В этот вечер, устав от зубрёжки, они легли спать чуть раньше обычного, но ещё болтали, когда раздался стук в окно. Тётя Марина кинулась в сени - ждала Володю с работы, через мгновенье заглянула к девушкам:
- Не спите? Наталья, там к тебе.
Наташа, как была в ночной рубашке, только накинув на плечи шаль, выбежала в сени. Конечно, Анатолий. Она замерла, кутаясь в шаль.
- Что случилось?
- Не пугайся, так вышло, срочно собирайся, такси ждёт, две минуты тебе, всё остальное по дороге.
Она была готова через минуту - юбка, свитерок, взмах расчёской по волосам. Всё!
- Сумасшедшие! - только и успела сказать вслед Алла.
В машине Анатолий взял её за руку, от него пахло вином, заговорил сумбурно:
- Прости, я из аэропорта, друг пролётом, опаздываю на день рождения к другому другу, помнишь, я тебе рассказывал, художник, очень хочу тебя с ним познакомить.
Как только они вошли в квартиру, Наташа сразу поняла, что он её обманул. Конечно, он тут был, а не в каком-то аэропорту. Видно было, что их ждали. Все высыпали в большую прихожую, как на смотрины. Весёлые, нарядные, разогретые вином и танцами, парни и девушки обступили их, явно разглядывая и оценивая Наташу. Анатолий представил им девушку, извиняясь за опоздание. Все понимающе кивали головами. Эта юмористическая сцена раскрепостила Наташу, она стойко выдержала публичное разглядывание.

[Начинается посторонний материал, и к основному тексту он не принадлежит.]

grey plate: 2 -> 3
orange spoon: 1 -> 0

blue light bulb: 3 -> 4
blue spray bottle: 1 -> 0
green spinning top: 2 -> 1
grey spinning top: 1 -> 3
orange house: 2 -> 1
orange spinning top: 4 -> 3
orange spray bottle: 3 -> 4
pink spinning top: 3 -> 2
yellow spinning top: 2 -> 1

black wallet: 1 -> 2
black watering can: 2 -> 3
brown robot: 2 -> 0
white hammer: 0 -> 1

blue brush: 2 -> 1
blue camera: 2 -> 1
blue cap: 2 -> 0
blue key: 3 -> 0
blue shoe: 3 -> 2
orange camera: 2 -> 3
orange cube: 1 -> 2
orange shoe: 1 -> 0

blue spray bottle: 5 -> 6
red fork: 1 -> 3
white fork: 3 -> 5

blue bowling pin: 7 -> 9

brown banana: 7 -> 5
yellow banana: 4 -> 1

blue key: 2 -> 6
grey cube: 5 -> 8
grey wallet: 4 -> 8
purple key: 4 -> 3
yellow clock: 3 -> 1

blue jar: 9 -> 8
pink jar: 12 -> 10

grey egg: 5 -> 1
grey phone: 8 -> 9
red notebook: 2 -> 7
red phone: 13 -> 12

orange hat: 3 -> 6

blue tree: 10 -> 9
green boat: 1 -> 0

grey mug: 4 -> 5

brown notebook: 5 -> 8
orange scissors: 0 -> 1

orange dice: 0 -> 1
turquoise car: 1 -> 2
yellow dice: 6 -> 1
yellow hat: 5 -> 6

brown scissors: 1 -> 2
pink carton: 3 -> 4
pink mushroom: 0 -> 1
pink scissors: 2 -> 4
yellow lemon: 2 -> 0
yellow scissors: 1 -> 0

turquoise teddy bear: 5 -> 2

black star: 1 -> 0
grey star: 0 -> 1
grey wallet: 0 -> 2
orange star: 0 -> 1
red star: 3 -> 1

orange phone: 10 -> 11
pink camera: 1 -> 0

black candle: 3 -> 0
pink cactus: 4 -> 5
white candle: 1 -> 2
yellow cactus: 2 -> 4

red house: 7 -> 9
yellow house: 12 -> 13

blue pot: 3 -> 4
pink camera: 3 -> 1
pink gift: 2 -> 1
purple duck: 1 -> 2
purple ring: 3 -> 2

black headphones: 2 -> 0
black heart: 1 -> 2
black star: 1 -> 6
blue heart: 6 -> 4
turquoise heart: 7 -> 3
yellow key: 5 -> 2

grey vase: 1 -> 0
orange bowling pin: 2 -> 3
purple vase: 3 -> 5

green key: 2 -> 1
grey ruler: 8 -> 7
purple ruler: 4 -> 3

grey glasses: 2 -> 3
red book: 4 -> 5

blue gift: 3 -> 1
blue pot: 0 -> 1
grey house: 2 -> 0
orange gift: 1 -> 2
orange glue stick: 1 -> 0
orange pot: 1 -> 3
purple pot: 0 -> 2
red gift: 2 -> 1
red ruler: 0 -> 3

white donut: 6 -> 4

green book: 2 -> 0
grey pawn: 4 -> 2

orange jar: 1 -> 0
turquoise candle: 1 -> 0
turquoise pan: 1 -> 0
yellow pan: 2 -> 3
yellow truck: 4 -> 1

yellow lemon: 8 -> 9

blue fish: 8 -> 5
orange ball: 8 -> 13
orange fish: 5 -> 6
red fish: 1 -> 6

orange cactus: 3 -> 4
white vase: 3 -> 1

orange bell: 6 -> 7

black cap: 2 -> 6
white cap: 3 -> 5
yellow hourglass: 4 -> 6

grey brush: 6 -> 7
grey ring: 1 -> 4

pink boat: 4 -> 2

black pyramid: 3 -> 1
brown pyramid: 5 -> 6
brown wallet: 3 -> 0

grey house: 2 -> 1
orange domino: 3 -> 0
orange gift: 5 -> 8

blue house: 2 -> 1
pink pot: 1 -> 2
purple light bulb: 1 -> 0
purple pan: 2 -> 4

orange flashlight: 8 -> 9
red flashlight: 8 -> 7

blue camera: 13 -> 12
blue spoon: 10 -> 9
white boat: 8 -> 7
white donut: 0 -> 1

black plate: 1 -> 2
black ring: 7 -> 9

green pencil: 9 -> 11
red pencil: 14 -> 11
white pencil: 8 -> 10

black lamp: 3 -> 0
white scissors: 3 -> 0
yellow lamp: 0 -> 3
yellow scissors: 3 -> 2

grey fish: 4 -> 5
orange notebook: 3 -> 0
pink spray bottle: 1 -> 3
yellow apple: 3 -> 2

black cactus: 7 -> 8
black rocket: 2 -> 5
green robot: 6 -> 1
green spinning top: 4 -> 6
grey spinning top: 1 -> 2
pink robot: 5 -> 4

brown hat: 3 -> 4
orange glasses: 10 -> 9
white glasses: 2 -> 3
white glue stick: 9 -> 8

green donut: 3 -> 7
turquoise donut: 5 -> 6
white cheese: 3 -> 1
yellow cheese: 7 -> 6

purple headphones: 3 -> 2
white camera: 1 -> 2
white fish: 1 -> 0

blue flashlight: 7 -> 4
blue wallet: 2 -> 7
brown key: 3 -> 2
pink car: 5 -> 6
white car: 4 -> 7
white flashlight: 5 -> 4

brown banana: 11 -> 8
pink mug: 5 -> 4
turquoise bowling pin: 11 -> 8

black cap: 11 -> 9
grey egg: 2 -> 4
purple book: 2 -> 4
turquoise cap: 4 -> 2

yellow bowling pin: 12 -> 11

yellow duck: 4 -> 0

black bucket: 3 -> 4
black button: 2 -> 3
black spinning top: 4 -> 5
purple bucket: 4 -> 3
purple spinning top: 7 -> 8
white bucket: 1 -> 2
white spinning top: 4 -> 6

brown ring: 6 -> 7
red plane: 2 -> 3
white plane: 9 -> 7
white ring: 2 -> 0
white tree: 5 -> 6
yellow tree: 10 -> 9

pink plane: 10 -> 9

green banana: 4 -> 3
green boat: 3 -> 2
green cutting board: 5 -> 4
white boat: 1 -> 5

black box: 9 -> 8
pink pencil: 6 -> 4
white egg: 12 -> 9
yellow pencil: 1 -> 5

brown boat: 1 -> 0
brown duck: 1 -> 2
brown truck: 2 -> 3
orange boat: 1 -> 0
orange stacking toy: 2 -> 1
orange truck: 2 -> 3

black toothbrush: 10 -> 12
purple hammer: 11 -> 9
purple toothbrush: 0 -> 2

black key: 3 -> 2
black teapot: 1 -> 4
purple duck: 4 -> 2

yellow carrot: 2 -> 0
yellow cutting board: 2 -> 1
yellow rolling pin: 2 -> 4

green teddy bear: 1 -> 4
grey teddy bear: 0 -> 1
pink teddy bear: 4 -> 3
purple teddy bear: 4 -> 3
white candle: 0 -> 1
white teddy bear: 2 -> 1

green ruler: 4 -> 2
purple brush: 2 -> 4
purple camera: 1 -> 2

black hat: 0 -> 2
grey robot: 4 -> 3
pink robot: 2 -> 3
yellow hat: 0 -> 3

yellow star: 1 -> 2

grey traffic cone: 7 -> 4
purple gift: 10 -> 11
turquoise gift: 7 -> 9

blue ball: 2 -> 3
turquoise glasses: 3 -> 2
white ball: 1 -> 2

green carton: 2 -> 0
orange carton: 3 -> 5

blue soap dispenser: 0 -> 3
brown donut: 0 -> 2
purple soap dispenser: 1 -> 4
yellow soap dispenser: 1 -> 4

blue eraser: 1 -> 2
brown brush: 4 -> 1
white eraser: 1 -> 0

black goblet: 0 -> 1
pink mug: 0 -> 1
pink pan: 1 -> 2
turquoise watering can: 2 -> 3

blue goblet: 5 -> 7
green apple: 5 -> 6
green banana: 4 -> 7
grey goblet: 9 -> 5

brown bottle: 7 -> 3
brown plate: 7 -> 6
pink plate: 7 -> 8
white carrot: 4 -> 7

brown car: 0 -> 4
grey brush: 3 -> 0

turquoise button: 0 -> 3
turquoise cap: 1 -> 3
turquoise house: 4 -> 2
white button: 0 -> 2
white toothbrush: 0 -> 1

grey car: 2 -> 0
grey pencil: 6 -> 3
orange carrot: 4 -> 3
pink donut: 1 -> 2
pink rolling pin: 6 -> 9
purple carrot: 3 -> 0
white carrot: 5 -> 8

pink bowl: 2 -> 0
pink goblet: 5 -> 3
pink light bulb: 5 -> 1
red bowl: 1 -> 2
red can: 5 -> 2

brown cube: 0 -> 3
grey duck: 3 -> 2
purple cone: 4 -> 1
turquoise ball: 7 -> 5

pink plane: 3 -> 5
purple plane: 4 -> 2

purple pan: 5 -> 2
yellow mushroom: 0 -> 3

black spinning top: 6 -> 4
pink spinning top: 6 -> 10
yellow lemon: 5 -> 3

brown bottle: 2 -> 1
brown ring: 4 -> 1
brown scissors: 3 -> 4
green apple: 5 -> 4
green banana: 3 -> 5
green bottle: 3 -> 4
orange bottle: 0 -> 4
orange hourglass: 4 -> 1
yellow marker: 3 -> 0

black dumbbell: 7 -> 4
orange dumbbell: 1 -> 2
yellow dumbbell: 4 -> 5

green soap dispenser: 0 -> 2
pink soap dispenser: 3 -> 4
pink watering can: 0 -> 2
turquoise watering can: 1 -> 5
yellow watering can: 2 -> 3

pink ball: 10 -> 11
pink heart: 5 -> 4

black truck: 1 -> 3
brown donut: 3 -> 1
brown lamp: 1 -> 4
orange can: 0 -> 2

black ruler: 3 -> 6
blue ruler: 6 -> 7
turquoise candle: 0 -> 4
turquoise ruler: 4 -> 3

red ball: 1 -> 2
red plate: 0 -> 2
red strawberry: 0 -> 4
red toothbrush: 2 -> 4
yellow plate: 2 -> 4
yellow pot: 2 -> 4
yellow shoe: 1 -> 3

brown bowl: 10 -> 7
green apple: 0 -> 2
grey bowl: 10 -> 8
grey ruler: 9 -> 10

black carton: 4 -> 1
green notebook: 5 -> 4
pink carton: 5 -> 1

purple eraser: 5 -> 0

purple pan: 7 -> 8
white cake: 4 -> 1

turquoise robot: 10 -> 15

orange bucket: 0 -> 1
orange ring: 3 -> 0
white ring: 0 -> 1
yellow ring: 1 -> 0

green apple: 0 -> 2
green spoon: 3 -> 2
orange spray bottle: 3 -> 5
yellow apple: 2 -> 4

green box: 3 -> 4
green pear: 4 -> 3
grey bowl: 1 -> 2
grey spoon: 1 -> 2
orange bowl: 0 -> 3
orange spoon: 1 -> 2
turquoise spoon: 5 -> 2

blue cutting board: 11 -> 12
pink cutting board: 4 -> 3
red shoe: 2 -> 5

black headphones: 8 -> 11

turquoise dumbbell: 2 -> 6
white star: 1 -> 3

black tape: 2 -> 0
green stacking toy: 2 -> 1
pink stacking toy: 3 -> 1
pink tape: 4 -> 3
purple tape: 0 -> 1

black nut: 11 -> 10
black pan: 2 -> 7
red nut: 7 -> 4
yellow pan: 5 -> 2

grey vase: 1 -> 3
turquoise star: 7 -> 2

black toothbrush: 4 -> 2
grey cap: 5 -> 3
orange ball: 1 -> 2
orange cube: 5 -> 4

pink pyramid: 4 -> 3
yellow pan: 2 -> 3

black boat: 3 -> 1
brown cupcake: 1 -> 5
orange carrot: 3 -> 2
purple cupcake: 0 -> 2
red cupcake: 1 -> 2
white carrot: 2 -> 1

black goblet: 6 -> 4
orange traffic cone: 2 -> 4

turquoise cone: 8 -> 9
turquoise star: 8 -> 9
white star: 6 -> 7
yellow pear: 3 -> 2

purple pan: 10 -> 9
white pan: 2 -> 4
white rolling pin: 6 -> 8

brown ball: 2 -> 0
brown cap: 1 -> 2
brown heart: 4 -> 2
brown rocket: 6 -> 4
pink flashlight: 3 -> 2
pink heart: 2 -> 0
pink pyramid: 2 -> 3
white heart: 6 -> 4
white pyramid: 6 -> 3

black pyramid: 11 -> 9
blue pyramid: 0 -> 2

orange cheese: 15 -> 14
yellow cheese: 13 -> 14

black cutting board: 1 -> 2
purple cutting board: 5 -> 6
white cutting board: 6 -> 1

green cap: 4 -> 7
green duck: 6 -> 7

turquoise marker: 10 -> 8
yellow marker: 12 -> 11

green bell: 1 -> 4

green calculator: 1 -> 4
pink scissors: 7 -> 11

Хозяин квартиры, пожилой известный художник, сидел в зале за столом, уставленным напитками и закусками, дом был хлебосольный. Анатолий завёл гостью в зал, представил хозяину, усадил за стол. Наташа вытерпела и испытующий  взгляд художника. Ей налили вина, она чуть пригубила, что-то клюнула с тарелки. Пётр Никанорович (так звали художника) всё смотрел на неё изучающим взглядом, словно собирался писать портрет. Девушка не выдержала.
- Что вы на меня так смотрите? – провела рукой по волосам. – Что-то не так?
- Да всё так, - отозвался художник, - любуюсь. Девушка вы красивая. Как это там, у Перова, Серова, девушка с абрикосами, персиками, апельсинами, мандаринами?
- Можно и с яблоками, - пошутила Наташа, доставая из огромной хрустальной вазы зелёное светящееся яблоко.
- И -  умная, - добавил хозяин.
Анатолий наблюдал всю эту сцену, сидя в торце стола, любуясь девушкой и восхищаясь её умением держаться. Он встал, подошёл к Наташе, обратился к Петру Никаноровичу:
- Мы танцевать.
Это был первый их танец, тогда, у Владимира на дне рождения, Анатолию было не до танцев. Сейчас он обнял Наташу, прижался губами к её уху.
- Ты умная, ты всё поняла, прости, если бы я сказал, что уже тут был, ты бы не поехала.
- Поехала бы, - прошептала Наташа, не чувствуя себя от счастья быть в его объятьях, быть так близко к нему, слышать его дыхание.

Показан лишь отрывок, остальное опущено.